Mehr als 400.000 Menschen sind in Schulen und Einrichtungen des Hilfswerks der Vereinten Nationen für Palästina-Flüchtlinge (UNRWA) zusammengepfercht. Das UNRWA gibt jedoch an, nur einen Liter Wasser pro Tag für die in der Region gestrandeten Mitarbeiter zur Verfügung zu haben und die Versorgung der Flüchtlinge mit lebensnotwendigen Gütern nicht gewährleisten zu können, da Hilfsgüter an der Grenze feststecken.
„Gaza geht das Wasser aus. Gaza geht das Leben aus“, sagte Philippe Lazzarini, der Leiter der Organisation, und forderte Israel auf, die Belagerung aufzuheben. „Das ist es, was wir jetzt brauchen.“
Auch die Lebensmittelvorräte gehen zur Neige. Vor den wenigen Bäckereien im Gazastreifen bilden sich lange Schlangen. Ahmad Salah aus der Stadt Deir al-Balah berichtete, er habe zehn Stunden gewartet, um ein Kilogramm Brot für eine 20- bis 30-köpfige Familie zu bekommen.

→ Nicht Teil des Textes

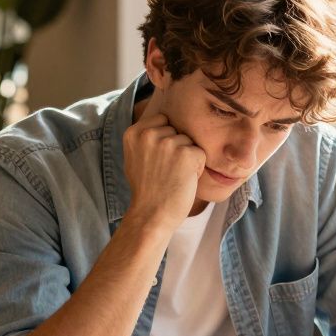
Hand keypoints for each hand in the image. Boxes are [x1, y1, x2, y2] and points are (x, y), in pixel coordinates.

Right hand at [120, 107, 205, 231]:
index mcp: (134, 132)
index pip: (163, 119)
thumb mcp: (134, 157)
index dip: (166, 139)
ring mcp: (167, 143)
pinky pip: (201, 153)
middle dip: (177, 148)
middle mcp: (149, 134)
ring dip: (187, 158)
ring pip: (190, 141)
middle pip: (178, 130)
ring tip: (173, 176)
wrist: (151, 215)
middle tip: (166, 171)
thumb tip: (163, 120)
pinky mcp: (186, 154)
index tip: (158, 160)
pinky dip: (197, 168)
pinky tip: (183, 181)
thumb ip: (145, 138)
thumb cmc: (146, 190)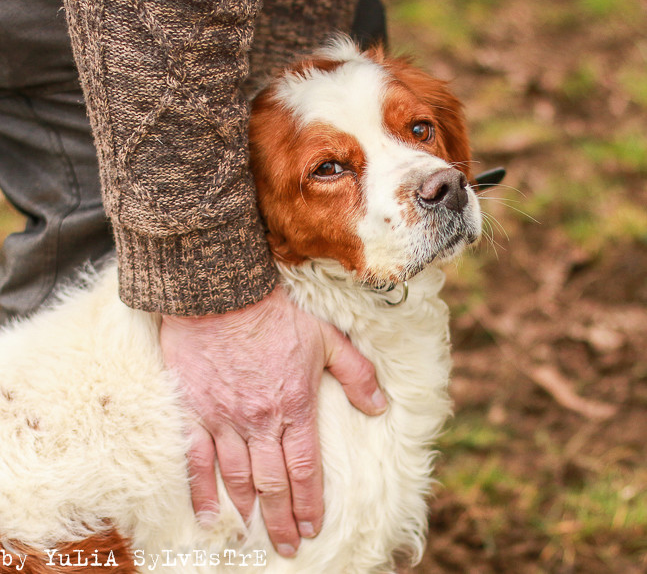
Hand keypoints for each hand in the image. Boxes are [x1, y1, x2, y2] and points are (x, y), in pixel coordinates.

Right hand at [159, 286, 385, 556]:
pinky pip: (196, 461)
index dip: (310, 503)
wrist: (221, 291)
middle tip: (289, 547)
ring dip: (250, 512)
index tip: (314, 528)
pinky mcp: (193, 412)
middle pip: (273, 483)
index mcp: (294, 405)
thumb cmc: (275, 312)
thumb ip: (356, 374)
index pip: (305, 469)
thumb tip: (379, 408)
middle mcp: (260, 421)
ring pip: (238, 478)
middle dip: (283, 520)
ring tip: (257, 536)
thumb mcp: (327, 337)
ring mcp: (224, 419)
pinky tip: (209, 517)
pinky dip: (201, 492)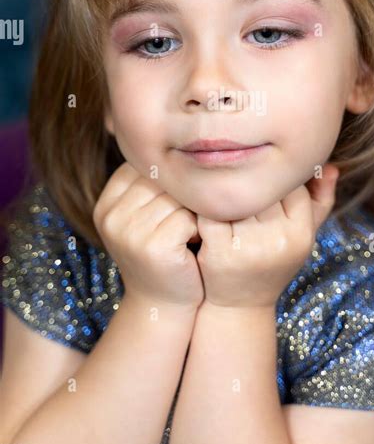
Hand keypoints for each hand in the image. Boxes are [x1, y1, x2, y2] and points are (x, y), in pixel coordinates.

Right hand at [93, 161, 203, 309]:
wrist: (163, 304)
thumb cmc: (161, 253)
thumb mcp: (143, 217)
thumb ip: (147, 184)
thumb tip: (174, 139)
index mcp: (105, 204)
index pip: (142, 167)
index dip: (167, 181)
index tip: (173, 204)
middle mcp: (111, 217)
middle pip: (160, 180)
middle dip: (181, 196)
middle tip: (188, 218)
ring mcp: (130, 232)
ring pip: (176, 198)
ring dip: (192, 212)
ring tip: (190, 231)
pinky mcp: (154, 247)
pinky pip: (186, 218)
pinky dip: (197, 229)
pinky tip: (193, 244)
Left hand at [194, 163, 338, 307]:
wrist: (241, 304)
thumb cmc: (275, 261)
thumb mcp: (303, 234)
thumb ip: (321, 200)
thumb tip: (329, 166)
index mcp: (301, 233)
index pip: (289, 186)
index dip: (275, 181)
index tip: (264, 184)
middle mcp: (279, 239)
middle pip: (262, 191)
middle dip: (250, 185)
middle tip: (239, 182)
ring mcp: (249, 246)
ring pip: (236, 198)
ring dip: (227, 193)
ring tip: (221, 191)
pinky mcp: (220, 251)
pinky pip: (210, 213)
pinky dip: (204, 207)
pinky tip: (203, 207)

Unterdessen rief die Hamas die Bevölkerung dazu auf, den Norden des Gazastreifens nicht zu verlassen. Das israelische Militär veröffentlichte am 15. Oktober Fotos, die zeigen, wie die Hamas Straßensperren errichtet, um den Verkehr Richtung Süden zu blockieren.
Ärzte und viele Krankenhausmitarbeiter im Norden Gazas weigerten sich zu evakuieren, da dies den Tod Hunderter Schwerstkranker und Neugeborener an Beatmungsgeräten bedeuten würde. Ärzte ohne Grenzen berichtete, viele hätten sich entschlossen, zu bleiben und die Verletzten zu behandeln, obwohl die Schmerzmittel aufgebraucht waren und die Verletzten vor Schmerzen stöhnten.
US-Bürger gehen am 16. Oktober im Hafen von Haifa, Israel, an Bord eines Evakuierungsschiffs. Foto: AP
Am Grenzübergang Rafah auf der Gaza-Seite warteten Scharen von Palästinensern mit doppelter Staatsangehörigkeit ängstlich. Einige trösteten weinende Kinder.
Die USA gaben bekannt, dass man sich auf die Öffnung des Grenzübergangs Rafah geeinigt habe, damit rund 5.000 Bürger des Gazastreifens über Ägypten evakuiert werden könnten. Allerdings wurde diese Operation vor Ort noch nicht durchgeführt.
„Amerika ist ein entwickeltes Land, in dem Menschenrechte immer im Vordergrund stehen“, sagte Shurouq Alkhazendar, dessen zwei Kinder US-Staatsbürger sind. „Amerika sollte seine Bürger zuerst schützen und sie nicht leiden lassen.“
Die US-Regierung hat zudem damit begonnen, rund 2.500 ihrer Bürger per Schiff aus der israelischen Hafenstadt Haifa nach Zypern zu evakuieren. Die meisten kommerziellen Fluggesellschaften haben ihre Flüge zum israelischen Ben-Gurion-Flughafen eingestellt.